As part of the Primary Leadership Programme, we are exploring what high-quality subject expertise looks like in the context of Geography. Geographical learning can very easily become cloudy within primary curricula, as a consequence of the primacy of Maths and English, as well as teachers' undeveloped understanding of what geography actually is.
For our research project, we will examine the effects of boosting teachers' engagement with academic geography, through the provision of a wide range of additional training opportunities. We will then look at what impact a teacher's improved subject knowledge has upon pupil learning across the school.
The school has a rich, humanistic and challenging humanities curriculum, exploring migration, refugeedom, religious diversity and climate change, and Elmhurst's teaching and learning is enriched further through working with The Prince's Teaching Institute.

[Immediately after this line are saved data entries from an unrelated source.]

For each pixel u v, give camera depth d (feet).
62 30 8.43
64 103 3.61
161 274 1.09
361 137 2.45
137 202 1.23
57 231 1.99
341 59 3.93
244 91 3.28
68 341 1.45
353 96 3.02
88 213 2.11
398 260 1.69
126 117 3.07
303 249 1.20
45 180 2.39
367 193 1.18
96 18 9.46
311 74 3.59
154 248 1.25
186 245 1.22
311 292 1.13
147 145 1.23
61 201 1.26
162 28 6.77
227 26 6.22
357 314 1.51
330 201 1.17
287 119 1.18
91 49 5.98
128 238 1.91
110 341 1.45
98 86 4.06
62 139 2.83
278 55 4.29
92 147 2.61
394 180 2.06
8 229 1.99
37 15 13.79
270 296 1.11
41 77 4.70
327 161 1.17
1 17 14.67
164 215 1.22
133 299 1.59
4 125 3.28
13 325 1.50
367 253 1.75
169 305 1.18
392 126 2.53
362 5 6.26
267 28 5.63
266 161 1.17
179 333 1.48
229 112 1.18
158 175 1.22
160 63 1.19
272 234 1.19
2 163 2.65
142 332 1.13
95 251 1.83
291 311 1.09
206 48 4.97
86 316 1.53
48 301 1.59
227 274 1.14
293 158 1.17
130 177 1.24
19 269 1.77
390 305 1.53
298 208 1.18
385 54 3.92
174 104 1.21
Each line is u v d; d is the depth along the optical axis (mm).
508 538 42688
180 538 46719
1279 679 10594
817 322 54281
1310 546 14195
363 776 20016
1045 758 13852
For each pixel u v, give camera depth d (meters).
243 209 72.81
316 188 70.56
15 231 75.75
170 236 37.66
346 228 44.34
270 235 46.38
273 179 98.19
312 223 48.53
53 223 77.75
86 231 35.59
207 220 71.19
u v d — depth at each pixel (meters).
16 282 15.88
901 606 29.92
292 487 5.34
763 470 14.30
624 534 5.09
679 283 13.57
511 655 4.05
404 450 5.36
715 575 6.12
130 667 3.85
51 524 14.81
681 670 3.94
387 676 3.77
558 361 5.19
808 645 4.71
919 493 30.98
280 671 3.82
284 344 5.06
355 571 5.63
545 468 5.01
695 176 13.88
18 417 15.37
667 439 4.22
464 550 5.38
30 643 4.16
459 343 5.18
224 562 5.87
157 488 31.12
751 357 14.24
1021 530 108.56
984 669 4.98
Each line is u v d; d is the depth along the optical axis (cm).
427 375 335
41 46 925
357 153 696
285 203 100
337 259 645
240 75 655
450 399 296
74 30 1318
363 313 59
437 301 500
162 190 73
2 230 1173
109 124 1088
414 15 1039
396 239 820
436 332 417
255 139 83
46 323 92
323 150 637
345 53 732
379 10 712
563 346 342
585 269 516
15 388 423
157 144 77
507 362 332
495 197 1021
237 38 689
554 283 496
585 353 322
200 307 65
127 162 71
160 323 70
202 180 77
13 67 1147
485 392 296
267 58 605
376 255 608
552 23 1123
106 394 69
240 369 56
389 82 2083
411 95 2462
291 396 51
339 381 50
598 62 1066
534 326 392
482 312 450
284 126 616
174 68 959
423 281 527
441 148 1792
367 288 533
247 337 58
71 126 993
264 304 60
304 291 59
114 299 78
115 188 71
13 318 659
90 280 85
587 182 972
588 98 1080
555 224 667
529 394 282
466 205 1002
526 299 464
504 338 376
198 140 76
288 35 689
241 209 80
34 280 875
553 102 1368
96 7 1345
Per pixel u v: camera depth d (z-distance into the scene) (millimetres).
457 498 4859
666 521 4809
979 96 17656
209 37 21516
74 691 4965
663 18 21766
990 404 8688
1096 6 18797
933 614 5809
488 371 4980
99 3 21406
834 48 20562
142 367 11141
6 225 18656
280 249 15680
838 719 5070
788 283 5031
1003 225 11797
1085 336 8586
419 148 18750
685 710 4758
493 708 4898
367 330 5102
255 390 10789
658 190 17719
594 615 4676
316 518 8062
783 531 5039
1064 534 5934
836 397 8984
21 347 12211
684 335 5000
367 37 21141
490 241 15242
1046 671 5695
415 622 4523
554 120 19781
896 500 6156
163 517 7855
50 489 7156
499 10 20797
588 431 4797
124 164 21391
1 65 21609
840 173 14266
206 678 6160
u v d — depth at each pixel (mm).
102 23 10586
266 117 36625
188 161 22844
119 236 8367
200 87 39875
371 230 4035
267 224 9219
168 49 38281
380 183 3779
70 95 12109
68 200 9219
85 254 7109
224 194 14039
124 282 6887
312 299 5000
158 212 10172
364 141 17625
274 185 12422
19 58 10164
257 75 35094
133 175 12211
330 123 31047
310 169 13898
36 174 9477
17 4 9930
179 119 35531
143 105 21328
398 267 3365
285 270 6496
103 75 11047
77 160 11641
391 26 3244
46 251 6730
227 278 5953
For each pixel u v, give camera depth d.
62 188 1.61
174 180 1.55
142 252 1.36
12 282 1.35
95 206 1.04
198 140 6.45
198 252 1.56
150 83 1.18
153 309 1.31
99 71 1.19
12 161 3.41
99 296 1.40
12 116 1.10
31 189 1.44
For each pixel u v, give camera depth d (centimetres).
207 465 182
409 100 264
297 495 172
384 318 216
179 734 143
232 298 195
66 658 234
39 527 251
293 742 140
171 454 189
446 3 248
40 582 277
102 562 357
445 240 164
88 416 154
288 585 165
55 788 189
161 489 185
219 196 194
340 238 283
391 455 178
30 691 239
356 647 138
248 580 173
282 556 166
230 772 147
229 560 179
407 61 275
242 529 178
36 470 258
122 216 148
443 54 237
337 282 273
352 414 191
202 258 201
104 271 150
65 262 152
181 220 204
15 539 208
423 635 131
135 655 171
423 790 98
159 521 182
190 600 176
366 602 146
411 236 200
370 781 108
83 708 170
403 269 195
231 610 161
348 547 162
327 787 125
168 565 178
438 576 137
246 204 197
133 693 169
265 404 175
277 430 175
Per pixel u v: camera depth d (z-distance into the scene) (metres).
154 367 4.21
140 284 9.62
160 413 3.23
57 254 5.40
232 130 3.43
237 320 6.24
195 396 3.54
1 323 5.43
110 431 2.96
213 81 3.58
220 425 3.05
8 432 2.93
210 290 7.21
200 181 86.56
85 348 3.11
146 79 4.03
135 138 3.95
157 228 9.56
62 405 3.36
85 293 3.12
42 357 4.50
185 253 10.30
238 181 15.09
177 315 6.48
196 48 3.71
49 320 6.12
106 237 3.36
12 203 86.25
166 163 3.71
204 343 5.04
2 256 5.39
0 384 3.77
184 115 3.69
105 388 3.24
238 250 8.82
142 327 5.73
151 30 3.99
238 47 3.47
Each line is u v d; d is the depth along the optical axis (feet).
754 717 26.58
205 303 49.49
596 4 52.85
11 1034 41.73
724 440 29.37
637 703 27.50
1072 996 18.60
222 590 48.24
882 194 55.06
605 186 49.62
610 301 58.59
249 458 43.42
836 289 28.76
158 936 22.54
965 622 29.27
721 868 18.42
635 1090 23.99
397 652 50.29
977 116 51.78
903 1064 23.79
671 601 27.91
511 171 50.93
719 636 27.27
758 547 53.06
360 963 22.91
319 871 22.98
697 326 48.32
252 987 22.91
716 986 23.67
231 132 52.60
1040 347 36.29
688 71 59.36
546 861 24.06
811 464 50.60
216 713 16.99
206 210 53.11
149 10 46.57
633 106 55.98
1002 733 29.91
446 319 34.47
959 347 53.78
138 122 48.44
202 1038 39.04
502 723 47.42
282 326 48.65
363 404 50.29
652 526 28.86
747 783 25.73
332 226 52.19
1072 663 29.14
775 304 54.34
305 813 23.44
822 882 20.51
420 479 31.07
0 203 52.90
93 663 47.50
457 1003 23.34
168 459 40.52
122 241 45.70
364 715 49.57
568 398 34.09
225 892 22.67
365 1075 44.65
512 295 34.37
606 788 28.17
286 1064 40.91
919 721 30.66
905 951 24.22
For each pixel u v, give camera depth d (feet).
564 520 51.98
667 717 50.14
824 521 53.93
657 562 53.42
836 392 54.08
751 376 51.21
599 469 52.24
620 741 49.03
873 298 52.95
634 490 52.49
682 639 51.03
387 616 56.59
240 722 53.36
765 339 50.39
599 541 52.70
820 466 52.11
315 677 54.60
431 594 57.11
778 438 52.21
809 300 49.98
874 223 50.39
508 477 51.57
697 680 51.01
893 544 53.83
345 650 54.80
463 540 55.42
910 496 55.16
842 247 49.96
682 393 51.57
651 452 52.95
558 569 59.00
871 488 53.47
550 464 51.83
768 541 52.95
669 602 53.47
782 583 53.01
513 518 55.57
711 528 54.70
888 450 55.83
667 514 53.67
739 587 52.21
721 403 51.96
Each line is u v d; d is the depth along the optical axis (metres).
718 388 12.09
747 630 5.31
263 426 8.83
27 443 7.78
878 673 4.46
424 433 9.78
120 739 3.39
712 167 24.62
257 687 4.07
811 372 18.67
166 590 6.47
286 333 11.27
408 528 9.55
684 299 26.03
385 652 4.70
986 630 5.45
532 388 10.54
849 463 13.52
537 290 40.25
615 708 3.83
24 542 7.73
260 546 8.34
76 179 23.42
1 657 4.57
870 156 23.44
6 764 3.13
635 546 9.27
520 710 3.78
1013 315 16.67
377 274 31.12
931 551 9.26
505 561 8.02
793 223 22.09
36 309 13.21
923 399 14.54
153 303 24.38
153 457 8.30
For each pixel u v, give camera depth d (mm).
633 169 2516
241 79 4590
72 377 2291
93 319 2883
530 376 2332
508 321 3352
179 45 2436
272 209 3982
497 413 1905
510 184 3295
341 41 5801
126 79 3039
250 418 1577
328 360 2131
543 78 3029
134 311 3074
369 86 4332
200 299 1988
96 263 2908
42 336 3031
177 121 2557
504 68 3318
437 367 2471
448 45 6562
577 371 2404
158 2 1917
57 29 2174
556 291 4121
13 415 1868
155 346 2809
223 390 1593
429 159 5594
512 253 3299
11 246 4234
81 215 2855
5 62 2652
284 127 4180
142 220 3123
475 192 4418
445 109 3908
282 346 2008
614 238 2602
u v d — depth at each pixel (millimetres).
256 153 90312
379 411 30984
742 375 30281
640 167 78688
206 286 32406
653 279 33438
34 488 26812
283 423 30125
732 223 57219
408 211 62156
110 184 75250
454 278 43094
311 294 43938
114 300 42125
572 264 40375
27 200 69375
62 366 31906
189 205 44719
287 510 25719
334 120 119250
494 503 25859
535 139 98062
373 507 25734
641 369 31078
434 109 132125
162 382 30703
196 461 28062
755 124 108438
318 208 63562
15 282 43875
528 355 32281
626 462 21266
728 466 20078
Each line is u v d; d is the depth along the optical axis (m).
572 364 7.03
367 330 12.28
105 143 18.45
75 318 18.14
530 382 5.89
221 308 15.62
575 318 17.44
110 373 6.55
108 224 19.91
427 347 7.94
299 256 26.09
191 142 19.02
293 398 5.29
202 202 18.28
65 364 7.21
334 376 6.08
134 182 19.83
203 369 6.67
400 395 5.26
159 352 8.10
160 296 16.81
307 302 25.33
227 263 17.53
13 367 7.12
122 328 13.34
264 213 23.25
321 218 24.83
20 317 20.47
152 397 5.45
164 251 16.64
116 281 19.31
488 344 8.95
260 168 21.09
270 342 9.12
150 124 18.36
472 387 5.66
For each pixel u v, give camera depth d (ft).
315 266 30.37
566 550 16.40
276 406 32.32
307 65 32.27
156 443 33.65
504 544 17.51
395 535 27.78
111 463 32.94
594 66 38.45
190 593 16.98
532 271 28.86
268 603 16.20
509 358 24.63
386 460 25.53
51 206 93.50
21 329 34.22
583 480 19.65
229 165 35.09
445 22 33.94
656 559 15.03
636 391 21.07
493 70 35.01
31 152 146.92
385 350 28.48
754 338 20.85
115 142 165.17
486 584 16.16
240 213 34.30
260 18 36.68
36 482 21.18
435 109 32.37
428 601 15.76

As Elmhurst has developed its teaching and learning of global citizenship, we have worked with pupils to identify different ways of using our knowledge of what is happening in the world to enact change. From these discussions, pupils and teachers developed the idea of regular fundraising and donation drives for the refugees currently in Calais. Pupils have been learning about the countries of origins of refugees in the camp, and have been mobilising their families to donate. Teachers from the school regularly cross over to Calais to donate the pupils' gifts directly to the schools and charitable organisations working in the camp.
The lesson we are teaching to our own pupils is that when knowledge and action come together, then change can come about.